Après avoir fait la connaissance des requins-taupes communs, on retrouve la chercheure Sandrine Serre (LEMAR/UBO-APECS) qui étudie les déplacements d’une vingtaine de femelles dans la Manche.

Sandrine Serre, doctorante au LEMAR

Réécoutez la précédente émission sur la biologie et le comportement des requins-taupes communs

Le requin taupe – Lamna nasus – a la particularité d’être endotherme. Autrement dit, il peut réguler sa température corporelle (dans une certaine mesure) grâce à un mécanisme de « réchauffement » interne. Cela lui permet notamment de rester plus longtemps dans les eaux plus froides (donc plus profondes) sur une grande amplitude de 5 à 15 degrés. Même s’il ne peut pas rester immobile (il doit nager sans cesse pour s’oxygéner), Lamna nasus peut cependant rester en zone profonde plus longtemps que bien d’autres espèces de requin ou de poissons. Comme il perd moins d’énergie en eau froide que d’autres, le requin-taupe commun d’Atlantique nord (différent génétiquement de son homologue d’Atlantique sud) peut donc parcourir de grandes distances. On parle même de migrations dans son cas si les déplacements sont réguliers dans le temps et l’espace. D’autres études montrent en effet que Lamna nasus migre l’été vers la côte (fonds de 0 à 200) et vers le milieu océanique en hiver. C’est essentiellement l’alimentation qui détermine les déplacements du requin-taupe commun mais aussi la reproduction (vers les zones plus favorables aux petits).

Des Manchoises qui ne migrent pas comme leurs congénères

Pourtant, les spécimens que Sandrine Serre étudie au sein du Laboratoire des sciences de l’environnement marin (LEMAR) dans le cadre du programme de  l’APECS – association qui étudie et protège les requins et les raies – ne migrent pas. Elles ont même l’air de grandement se plaire dans la Manche, au large du Trégor, au point que la chercheuse les a surnommées les Manchoises. Elles… car tous les requins-taupes communs capturés pour le programme sont des femelles.

Au total, Sandrine et ses collègues de l’APECS ont pêché 19 femelles qui ont été dotées de balises, fixées sur le dos des poissons, de sorte à les gêner le moins possible et à rester en place le plus longtemps possible (idéalement un an). Neuf balises ont pu être récupérées, ce qui offre alors des données plus précises et plus détaillées qu’un suivi à distance (la balise « émet » de temps à autre des données de synthèse). Un seul individu a conservé sa balise une année entière. Si vous même trouvez une balise échouée sur la plage (cf photo de couverture) contactez le constructeur qui saura l’attribuer au programme de recherche adéquat.

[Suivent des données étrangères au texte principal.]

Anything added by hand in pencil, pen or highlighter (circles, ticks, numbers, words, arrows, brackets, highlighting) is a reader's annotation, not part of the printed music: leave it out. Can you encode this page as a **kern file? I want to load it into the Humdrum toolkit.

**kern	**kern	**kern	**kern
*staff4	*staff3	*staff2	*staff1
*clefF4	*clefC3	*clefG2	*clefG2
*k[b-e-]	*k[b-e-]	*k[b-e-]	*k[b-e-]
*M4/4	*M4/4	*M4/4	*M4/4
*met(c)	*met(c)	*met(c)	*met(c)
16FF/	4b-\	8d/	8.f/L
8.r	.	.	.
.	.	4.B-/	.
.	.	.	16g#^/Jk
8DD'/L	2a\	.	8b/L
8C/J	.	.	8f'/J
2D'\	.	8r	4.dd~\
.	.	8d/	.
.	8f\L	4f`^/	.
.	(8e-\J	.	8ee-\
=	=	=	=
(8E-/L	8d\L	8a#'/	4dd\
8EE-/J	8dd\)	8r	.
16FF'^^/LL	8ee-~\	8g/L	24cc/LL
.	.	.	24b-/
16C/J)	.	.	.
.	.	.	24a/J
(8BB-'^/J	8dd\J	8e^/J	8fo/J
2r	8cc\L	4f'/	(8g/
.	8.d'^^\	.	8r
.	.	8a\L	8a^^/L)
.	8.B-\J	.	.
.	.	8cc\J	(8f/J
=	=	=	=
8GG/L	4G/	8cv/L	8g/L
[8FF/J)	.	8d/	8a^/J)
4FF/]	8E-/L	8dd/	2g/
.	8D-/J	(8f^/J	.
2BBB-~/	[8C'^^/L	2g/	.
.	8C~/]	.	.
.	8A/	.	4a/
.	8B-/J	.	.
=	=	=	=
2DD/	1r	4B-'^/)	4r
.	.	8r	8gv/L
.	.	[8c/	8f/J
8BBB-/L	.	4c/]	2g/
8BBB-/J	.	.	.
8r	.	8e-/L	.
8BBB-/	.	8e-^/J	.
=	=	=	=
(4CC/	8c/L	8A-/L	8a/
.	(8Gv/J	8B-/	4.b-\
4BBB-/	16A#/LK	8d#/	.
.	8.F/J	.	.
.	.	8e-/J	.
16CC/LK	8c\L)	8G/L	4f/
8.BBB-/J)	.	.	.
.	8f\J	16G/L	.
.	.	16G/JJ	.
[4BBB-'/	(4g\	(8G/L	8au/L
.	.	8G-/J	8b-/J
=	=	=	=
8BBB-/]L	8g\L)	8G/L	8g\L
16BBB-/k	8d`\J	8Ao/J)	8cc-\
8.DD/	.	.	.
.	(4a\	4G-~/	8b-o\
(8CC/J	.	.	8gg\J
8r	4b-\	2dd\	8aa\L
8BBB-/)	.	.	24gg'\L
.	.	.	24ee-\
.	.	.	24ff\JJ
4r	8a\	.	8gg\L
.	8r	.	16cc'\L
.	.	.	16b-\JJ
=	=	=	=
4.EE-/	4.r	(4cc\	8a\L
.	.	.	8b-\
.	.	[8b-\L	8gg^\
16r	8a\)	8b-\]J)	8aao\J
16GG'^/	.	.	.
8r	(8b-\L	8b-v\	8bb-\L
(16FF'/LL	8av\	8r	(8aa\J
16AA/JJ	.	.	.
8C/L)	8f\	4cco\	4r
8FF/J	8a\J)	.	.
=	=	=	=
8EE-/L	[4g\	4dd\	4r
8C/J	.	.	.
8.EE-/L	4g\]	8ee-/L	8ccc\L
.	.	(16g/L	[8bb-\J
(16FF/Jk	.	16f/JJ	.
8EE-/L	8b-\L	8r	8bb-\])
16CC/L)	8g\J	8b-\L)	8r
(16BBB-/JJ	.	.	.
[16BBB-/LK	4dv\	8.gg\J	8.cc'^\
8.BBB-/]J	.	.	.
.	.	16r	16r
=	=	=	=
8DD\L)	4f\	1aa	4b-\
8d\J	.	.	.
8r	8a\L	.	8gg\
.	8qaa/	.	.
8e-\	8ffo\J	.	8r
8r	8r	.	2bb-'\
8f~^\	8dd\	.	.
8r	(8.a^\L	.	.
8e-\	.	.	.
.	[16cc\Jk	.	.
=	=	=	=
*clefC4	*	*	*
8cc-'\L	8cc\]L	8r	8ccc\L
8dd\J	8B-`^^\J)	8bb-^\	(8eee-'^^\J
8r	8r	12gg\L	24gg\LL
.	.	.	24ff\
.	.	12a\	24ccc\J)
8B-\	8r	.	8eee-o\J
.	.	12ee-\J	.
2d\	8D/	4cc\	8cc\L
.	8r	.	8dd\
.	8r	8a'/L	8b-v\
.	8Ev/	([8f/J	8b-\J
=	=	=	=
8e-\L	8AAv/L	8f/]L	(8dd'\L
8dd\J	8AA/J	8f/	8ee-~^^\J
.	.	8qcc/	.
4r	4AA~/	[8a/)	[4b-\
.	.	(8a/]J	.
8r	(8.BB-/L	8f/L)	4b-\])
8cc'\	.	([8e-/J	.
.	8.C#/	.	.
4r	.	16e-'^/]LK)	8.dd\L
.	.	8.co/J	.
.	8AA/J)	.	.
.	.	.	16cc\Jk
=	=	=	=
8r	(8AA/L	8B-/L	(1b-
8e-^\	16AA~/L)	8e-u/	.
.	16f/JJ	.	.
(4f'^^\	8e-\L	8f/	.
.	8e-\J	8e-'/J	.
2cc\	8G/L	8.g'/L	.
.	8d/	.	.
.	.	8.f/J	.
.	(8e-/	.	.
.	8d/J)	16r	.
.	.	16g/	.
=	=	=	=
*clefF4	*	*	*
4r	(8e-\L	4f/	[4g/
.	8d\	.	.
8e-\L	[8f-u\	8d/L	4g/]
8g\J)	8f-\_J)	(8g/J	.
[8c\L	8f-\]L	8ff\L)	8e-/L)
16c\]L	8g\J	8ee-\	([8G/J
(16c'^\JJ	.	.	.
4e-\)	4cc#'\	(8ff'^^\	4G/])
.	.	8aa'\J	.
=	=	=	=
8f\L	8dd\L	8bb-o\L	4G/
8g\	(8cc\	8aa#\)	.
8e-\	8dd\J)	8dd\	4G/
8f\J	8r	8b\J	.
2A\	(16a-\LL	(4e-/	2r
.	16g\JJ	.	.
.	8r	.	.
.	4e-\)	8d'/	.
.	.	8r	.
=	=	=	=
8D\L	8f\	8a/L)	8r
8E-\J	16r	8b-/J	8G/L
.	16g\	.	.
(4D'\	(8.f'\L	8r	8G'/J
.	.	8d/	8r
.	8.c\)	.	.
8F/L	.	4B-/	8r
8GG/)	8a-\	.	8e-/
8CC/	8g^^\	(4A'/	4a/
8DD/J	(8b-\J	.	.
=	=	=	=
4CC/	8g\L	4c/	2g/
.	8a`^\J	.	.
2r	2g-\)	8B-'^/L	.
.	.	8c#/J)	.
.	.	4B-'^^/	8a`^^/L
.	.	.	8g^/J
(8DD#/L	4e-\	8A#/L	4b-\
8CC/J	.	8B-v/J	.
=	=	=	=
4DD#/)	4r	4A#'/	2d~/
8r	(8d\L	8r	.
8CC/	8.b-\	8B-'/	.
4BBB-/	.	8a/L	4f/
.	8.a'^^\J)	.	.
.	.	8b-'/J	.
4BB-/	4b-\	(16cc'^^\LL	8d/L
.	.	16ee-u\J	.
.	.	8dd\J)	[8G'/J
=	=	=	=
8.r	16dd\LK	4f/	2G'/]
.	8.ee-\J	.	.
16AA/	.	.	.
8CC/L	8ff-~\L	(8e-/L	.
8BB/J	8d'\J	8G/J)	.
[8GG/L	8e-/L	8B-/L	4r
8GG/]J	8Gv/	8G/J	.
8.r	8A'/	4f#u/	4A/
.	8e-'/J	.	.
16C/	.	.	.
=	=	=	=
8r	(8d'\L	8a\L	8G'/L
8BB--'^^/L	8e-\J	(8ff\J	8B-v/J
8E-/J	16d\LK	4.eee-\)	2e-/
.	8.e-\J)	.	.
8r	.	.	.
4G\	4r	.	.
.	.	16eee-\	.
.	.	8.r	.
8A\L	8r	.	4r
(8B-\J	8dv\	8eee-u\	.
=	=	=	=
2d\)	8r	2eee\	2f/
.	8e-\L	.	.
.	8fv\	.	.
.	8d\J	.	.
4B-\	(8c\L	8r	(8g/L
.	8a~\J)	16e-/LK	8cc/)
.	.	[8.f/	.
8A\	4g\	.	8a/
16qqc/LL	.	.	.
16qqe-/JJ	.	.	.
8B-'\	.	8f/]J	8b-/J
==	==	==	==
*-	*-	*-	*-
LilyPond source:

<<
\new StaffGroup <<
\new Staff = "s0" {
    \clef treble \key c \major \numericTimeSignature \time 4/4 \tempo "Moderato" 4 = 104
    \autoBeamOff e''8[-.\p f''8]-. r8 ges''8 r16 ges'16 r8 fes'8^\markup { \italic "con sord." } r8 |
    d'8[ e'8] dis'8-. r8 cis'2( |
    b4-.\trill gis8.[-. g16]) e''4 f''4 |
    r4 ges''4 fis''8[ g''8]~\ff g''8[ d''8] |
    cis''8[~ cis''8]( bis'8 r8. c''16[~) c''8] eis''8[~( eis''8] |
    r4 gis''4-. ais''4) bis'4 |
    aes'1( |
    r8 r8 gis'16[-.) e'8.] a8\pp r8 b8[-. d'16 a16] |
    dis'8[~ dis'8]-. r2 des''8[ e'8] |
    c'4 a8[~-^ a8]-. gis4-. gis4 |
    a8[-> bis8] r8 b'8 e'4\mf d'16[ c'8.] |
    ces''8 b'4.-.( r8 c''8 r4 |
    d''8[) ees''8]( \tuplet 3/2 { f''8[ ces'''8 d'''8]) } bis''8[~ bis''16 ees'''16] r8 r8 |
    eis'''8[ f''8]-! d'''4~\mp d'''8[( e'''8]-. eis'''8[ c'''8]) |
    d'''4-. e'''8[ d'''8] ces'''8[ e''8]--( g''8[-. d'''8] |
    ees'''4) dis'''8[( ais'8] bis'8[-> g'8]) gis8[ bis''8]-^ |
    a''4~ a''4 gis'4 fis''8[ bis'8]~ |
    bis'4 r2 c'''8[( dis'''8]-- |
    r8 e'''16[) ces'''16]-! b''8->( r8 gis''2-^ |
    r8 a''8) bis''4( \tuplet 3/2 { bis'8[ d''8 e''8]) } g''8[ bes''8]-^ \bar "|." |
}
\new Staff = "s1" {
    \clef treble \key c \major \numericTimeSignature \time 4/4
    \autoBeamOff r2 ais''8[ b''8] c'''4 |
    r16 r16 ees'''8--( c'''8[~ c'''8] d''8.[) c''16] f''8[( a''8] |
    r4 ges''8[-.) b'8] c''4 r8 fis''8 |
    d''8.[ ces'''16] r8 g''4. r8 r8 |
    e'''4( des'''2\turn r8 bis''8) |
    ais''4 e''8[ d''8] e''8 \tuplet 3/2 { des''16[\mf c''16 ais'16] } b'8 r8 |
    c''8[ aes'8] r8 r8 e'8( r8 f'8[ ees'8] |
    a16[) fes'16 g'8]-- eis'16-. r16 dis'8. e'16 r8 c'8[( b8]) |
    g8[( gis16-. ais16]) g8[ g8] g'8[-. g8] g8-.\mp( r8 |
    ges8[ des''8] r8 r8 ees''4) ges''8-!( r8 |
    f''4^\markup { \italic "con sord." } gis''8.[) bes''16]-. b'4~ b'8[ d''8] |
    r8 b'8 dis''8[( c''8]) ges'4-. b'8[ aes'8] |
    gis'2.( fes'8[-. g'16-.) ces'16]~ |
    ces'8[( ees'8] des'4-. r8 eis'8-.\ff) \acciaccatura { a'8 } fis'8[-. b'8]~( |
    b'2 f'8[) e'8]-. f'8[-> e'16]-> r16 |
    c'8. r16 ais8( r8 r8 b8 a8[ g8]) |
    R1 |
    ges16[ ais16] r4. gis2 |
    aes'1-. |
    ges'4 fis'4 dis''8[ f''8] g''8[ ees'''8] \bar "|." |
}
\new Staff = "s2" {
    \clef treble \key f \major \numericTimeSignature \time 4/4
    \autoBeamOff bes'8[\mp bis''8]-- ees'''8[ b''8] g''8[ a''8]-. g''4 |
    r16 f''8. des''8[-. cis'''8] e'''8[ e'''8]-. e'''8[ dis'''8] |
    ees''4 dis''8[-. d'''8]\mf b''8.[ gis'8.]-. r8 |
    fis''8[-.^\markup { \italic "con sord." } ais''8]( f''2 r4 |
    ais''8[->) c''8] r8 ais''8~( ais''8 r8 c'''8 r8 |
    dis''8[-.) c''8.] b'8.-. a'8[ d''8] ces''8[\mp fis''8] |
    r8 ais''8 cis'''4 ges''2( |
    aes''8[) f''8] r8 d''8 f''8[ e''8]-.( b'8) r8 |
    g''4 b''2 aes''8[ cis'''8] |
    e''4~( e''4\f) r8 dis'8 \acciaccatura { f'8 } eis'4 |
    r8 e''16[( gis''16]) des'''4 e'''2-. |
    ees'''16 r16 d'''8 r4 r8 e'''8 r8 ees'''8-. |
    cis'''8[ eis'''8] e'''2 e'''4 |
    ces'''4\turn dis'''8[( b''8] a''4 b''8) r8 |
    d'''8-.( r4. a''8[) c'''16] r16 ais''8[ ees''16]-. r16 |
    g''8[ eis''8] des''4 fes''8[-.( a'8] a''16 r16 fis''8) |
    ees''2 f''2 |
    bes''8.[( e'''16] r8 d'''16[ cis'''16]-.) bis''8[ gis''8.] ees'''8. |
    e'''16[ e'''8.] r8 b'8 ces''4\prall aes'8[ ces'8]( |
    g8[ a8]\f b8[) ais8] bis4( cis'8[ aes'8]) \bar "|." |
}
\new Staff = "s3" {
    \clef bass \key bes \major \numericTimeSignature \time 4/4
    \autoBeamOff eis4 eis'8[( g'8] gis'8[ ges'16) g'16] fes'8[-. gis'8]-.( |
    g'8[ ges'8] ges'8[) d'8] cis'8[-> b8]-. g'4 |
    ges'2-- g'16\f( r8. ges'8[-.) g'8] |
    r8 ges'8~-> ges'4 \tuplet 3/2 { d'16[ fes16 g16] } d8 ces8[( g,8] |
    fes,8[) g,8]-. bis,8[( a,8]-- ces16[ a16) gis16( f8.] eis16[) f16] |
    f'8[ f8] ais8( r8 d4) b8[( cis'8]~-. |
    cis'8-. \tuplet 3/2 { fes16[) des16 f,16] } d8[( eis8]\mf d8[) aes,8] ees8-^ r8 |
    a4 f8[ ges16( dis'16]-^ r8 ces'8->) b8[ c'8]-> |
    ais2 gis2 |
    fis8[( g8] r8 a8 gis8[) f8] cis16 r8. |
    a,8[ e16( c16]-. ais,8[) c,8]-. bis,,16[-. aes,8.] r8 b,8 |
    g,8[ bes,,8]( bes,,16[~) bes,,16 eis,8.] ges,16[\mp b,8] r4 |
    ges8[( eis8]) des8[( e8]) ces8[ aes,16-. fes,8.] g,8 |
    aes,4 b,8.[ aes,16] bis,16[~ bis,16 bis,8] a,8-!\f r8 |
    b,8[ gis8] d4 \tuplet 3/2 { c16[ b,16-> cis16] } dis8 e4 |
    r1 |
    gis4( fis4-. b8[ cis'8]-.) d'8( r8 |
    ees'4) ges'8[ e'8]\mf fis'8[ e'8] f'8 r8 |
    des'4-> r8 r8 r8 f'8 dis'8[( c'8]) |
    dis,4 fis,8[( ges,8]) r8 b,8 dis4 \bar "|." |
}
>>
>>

Des oscillations verticales en suivant les maquereaux

Les données recueillies montrent donc que les Manchoises restent largement sur place, à part deux qui se sont échappées un mois ou deux, l’une vers l’Islande, l’autre vers le centre de l’Atlantique nord. Les femelles oscillent cependant verticalement chaque jour, entre zone épipélagique et zone mésopélagique (plus profonde, au delà de 200 m) vraisemblablement au gré des déplacements des espèces qu’elles aiment chasser (maquereaux ?). Horizontalement, on peut seulement estimer la trajectoire des Lamna nasus mais pas encore déterminer si elles suivent des trajectoires directes ou si elles musardent en zig zag.

Quant à savoir pourquoi les Lamna nasus observées par Sandrine Serre sont si sédentaires, on peut juste émettre l’hypothèse que ce comportement est lié à la raréfaction des ressources alimentaires au large.